In November 2011, former Democratic pollsters — and current gadflies — Doug Schoen and Pat Caddell made a much-discussed argument in the pages of the Wall Street Journal. … “Put simply, it seems that the White House has concluded that if the president cannot run on his record, he will need to wage the most negative campaign in history to stand any chance.” …

“Bracing” does not fully capture it. Throughout the summer, the Obama campaign and its allies accused Romney of not paying taxes, of possibly committing a felony, of personally outsourcing jobs to China and India, of stashing money in the Cayman Islands, of bearing responsibility for a woman’s death from cancer. The attempt to discredit Romney had an added political benefit. A presidential campaign consumed by the jabs and parries of the 24-hour news cycle was less focused on larger matters such as the economy.

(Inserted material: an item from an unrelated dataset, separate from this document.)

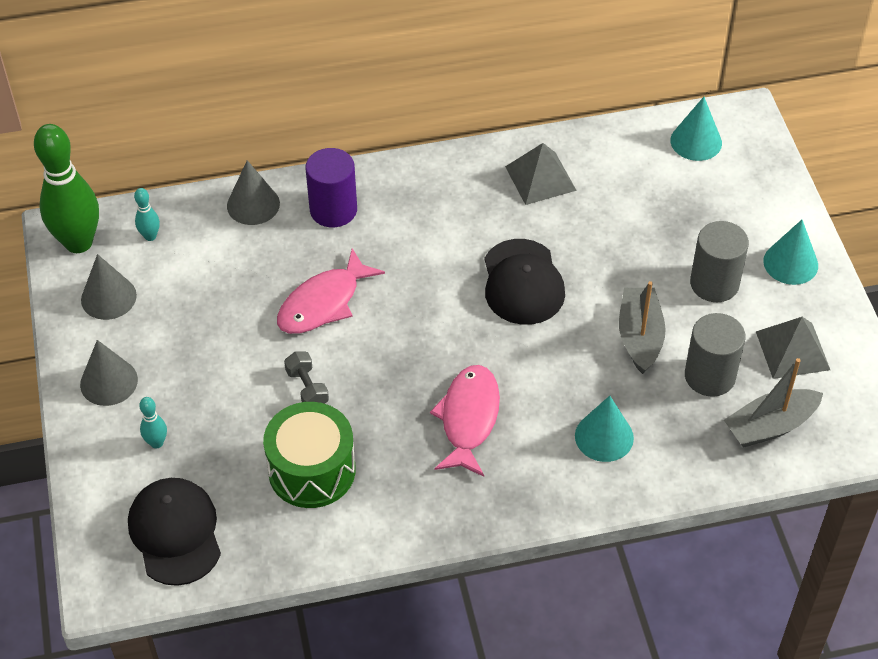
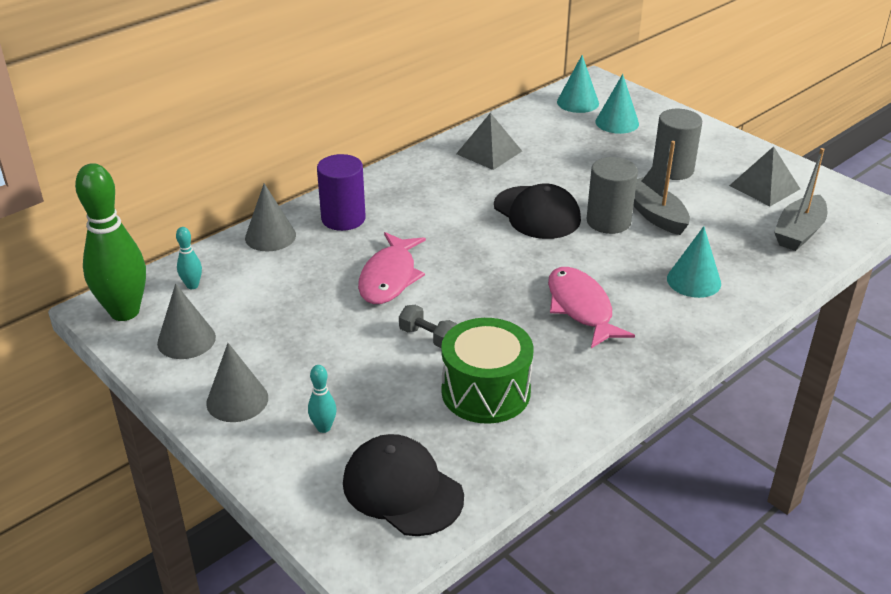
camera: 30 degrees left, 15 degrees down
grey cylinder [685,313,746,397] -> grey cylinder moved to [586,157,638,234]
turquoise cone [763,220,818,285] -> turquoise cone moved to [596,74,639,134]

During this period, the Romney campaign was also operating from the Schoen-Caddell script. Instead of making bold strategic moves or conducting unexpected outreach, it was single-minded in its focus on economic conditions — without much apparent effect. …

Since the summer, both campaigns have been the flip sides of the same analysis: For Obama, avoid talking about the performance of the economy and destroy Romney’s credibility. For Romney, talk about the economy and establish that he is not a monster. Neither approach will be remembered for its creativity.